Text for analysis
------------

5:30 AM – I hit snooze a couple of times before I crawl out of bed. I head into my living room in my Teacher’s Village apartment in downtown Newark to make myself a cup of tea and read the New York Times and the BBC.
6:00 AM – I scarf down some breakfast while I make my lunch and get ready for the day.
6:50 AM – I check for the twentieth time that I have my water bottle, keys, and tutorial materials for the day, then take the ten minute walk to the high school from Teacher’s Village.
7:15 AM – I head to the second floor library space for our staff morning meeting run by either the Tutor Corps Manager, Mr. Jacobs, or the high school director, Ms. Belden, to get updates and reminders for the day. This is also a great time for all the tutors to check-in with various class materials or questions to make sure we’re all on the same page and ready for the school day.
7:20 AM – Once students arrive at school, they go to their lockers, get in uniform, grab breakfast, and head to their homerooms to turn in their homework. During homeroom students eat their school-supplied breakfast and listen to the daily announcements. Similar to Hogwarts, when students come to Great Oaks they are placed in a house (Malcolm X, Indira Gandhi, Frederick Douglas, or Jackie Robinson). I go to my “Malcolm X” homeroom for 11th and 12th grade students and set out the homework folders. The houses are designed for students to be able to build comradery and school spirit.
8:15 AM – Students are dismissed from homeroom and head to their first period class. I have a free period during this time, which I spend collecting the tutorial packets for the day, reviewing my tutorial plans, and checking my students’ grades so I can speak with them about any red flags.

------------

Material supplied
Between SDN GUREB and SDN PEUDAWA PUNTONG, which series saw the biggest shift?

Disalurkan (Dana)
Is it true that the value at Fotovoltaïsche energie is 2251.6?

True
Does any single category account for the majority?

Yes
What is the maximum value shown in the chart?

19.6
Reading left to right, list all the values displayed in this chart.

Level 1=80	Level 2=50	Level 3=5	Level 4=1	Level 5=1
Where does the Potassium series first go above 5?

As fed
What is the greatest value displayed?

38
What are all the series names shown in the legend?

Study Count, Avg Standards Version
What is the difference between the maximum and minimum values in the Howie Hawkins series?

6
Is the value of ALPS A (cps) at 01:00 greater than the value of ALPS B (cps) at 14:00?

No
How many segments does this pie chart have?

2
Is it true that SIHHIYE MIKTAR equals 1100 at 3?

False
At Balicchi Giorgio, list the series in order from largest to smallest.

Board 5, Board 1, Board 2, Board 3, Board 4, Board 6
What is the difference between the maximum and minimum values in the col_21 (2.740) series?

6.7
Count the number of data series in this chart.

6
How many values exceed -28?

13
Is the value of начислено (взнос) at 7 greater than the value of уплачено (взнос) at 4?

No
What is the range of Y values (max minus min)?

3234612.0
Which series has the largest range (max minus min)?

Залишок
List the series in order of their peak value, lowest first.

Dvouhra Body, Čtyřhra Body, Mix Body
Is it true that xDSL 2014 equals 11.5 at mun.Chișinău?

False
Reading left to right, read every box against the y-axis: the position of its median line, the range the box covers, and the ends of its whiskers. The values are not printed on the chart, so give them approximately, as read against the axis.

------------

Requirement
From the morning schedule above, copy the passage starting at "6:00 AM – I" and ending at "the school day.", word for word.

Exercise solution
6:00 AM – I scarf down some breakfast while I make my lunch and get ready for the day.
6:50 AM – I check for the twentieth time that I have my water bottle, keys, and tutorial materials for the day, then take the ten minute walk to the high school from Teacher’s Village.
7:15 AM – I head to the second floor library space for our staff morning meeting run by either the Tutor Corps Manager, Mr. Jacobs, or the high school director, Ms. Belden, to get updates and reminders for the day. This is also a great time for all the tutors to check-in with various class materials or questions to make sure we’re all on the same page and ready for the school day.